First, there was a lot of positive energy—no pun intended—engendered primarily by the inventor types and CEOs (not surprising, I suppose, since they are the ones actually involved in creating things), as well as the sustainability officers who are always thinking about how to make their companies do more with less. Of course people were concerned about the future of clean energy given the lack of a multi-year commitment to supporting clean tech research and development and deployment from Washington. However, overwhelmingly, the participants were committed to making economic growth and environmental protection work together, and brought a can-do attitude to the table. This was a pleasant respite from life along the Northeast Corridor, where the dominant refrain is less “yes we can” and more “no you can’t.”
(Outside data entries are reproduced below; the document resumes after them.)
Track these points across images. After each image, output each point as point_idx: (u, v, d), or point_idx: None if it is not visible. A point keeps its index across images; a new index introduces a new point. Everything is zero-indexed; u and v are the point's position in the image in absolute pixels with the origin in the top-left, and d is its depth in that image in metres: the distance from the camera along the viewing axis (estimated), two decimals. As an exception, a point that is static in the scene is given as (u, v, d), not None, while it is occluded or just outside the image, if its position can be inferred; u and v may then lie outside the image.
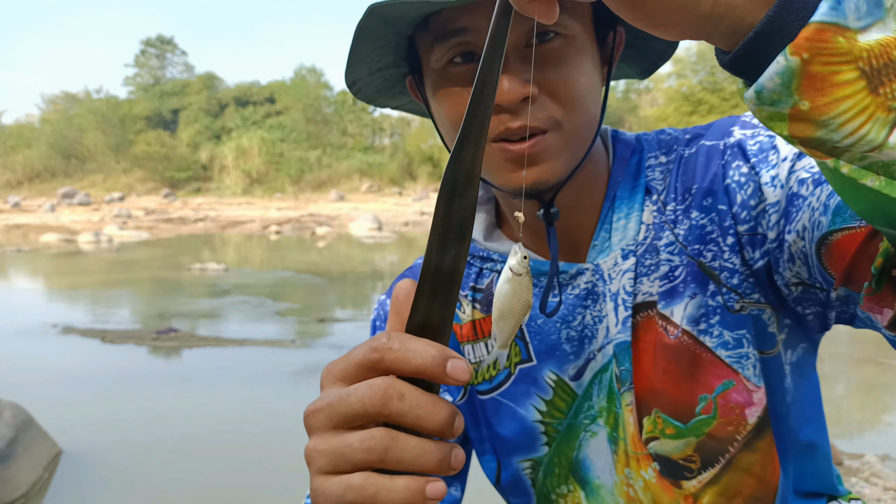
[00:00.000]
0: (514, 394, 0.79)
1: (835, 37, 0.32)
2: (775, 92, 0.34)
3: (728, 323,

The conference was also notable for its lack of focus on China. Of course China was discussed—my panel was on China, for example—but so were India, Germany, and Indonesia. Despite the ubiquity of media headlines such as “U.S. Retakes the Lead from China in Clean Energy Race,” or “China First in Clean Energy,” there was no hyping of the China threat or over-focus on competition with China. Rather China was discussed in the context of the country’s on-the-ground reality: where are things working (e.g. deployment of clean energy technologies) and where are they not (e.g. ability to attract venture capital). This strikes me as healthy not just in the context of clean energy but also for the broader U.S.-China relationship. Too often China and the United States are viewed through the prism of the other, fostering competition where none need exist.
Tsinghua scholar Yan Xuetong, for example, describes the U.S.-China relationship as a zero sum game and a “race for global supremacy.” He sees China’s weakness—its soft power—through the strength of U.S. soft power and argues that the two countries are engaged in “a battle for people’s hearts and minds” and that is what “will determine who eventually prevails.” Yet the development of China’s soft power is internal to China; it has nothing to do with the United States. Former Singapore Ambassador to the United Nations Kishore Mahbubani frequently underscores the perceived weakness of the United States in competition with China. In a recent piece for CNN, he commented, “Let me give you a very simple example. The most shocking thing I’ve learned recently for someone who lived in New York for 10 and a half years is that the Tappan Zee Bridge, which carries thousands of cars can only survive another 10 years. Isn’t that shocking? In the meantime, while you can’t hold up one bridge across one river, guess what, China is building the world’s fastest trains and the world’s best airports.” While Mahbubani may simply be encouraging the United States to modernize its infrastructure, there is no need to frame the critique in the context of a competition with China.
The U.S.-China relationship has real issues it needs to confront and real cooperation is limited at best. Why add to the depressingly long list of concerns with manufactured challenges? Better to adopt the approach of the innovators, chief sustainability officers, and CEOs by focusing on developing real solutions to the real problems each country faces.